▶ Verilen görevler
- A) Siyaset yazısına göre aşağıdaki soruları yanıtlayın.
(i) Siyaset kulislerinde Ak Parti'nin oylarıyla ilgili ne konuşuluyor?
(ii) Yazara göre şu aşamada merkezde bir parti için atılacak her adım neyden öteye geçmeyecek?
(iii) Yazara göre şu an merkez sağda kimin karşısına çıkacak bir siyasi oluşum yok?
- B) Siyaset yazısında "Şu an siyaset" ile başlayıp "fazla dillendirilir oldu." ile biten kısmı hiç değiştirmeden yazın.
- C) Siyaset yazısını iki cümleyle özetleyin.

▶ Kaynak metin
# # #
Şu an siyaset kulislerinde konuşulan konuların biri de, Ak Parti'nin oylarının eridiği ve bazı siyasilerin merkezde bir siyasi parti kurma girişiminde bulunduğu yönünde. Bu kulis bilgisi her geçen gün ne hikmetse daha fazla dillendirilir oldu.

İlk önce bazı durum değerlendirmelerinin yapılması gerekir. Ak Parti'ye alternatif bir Merkez Parti kurulma hayali var mı? Evet var. Bu merkez partinin karşılığı var mı? Buna gerek var mı? Asıl cevap aranması konular bence bunlar. Bence şu aşamada merkezde bir parti için atılacak her adım ölü doğumdan öte geçmeyecektir. Her ne kadar Ak Parti'nin oyları erisede bence şu an merkez sağda Erdoğan'ın karşısına çıkacak bir siyasi oluşum yok.
# # #
▶ Kayıtlı girdiler

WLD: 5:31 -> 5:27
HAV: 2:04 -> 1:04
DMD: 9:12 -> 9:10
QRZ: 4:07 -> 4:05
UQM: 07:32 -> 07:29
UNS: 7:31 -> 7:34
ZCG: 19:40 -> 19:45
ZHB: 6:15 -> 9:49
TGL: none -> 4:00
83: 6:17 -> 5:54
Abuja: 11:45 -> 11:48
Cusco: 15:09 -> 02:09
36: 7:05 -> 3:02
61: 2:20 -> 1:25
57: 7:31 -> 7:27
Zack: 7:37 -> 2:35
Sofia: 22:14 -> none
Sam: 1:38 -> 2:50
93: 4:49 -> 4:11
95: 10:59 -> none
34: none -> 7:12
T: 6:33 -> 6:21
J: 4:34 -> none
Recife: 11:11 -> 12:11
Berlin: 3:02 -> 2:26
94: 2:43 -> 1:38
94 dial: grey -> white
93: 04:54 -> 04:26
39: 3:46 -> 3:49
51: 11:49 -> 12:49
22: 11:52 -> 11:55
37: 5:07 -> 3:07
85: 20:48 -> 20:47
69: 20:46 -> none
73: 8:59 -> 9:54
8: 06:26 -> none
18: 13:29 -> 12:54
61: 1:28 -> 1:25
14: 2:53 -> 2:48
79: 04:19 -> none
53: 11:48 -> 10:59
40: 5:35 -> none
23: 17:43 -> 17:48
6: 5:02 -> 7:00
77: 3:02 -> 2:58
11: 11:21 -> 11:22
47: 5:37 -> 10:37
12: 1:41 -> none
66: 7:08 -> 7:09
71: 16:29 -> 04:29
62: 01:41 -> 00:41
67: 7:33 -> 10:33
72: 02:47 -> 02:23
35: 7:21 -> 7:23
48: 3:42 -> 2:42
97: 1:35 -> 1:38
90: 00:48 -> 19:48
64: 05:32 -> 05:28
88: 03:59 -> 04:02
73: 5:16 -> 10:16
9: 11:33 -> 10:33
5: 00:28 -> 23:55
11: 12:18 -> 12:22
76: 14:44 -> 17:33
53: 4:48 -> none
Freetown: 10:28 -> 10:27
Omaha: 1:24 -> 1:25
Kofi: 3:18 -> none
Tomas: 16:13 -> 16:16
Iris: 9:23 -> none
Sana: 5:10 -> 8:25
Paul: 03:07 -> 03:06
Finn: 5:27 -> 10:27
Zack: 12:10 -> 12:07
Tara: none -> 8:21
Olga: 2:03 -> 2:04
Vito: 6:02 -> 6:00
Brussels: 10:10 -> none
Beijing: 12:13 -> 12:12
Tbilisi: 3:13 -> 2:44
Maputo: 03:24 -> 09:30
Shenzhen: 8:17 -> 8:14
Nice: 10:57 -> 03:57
# # #
▶ Sırayla çözümler
- A)
(i) Ak Parti'nin oylarının eridiği konuşuluyor.
(ii) Ölü doğumdan öteye geçmeyecek.
(iii) Erdoğan'ın karşısına çıkacak bir siyasi oluşum yok.

- B)
Şu an siyaset kulislerinde konuşulan konuların biri de, Ak Parti'nin oylarının eridiği ve bazı siyasilerin merkezde bir siyasi parti kurma girişiminde bulunduğu yönünde. Bu kulis bilgisi her geçen gün ne hikmetse daha fazla dillendirilir oldu.

- C) Siyaset kulislerinde Ak Parti'nin oylarının eridiği ve bazı siyasilerin merkezde bir parti kurmaya giriştiği konuşuluyor. Yazar, şu aşamada merkezde bir parti için atılacak her adımın ölü doğumdan öteye geçmeyeceğini ve merkez sağda Erdoğan'ın karşısına çıkacak bir oluşum bulunmadığını düşünüyor.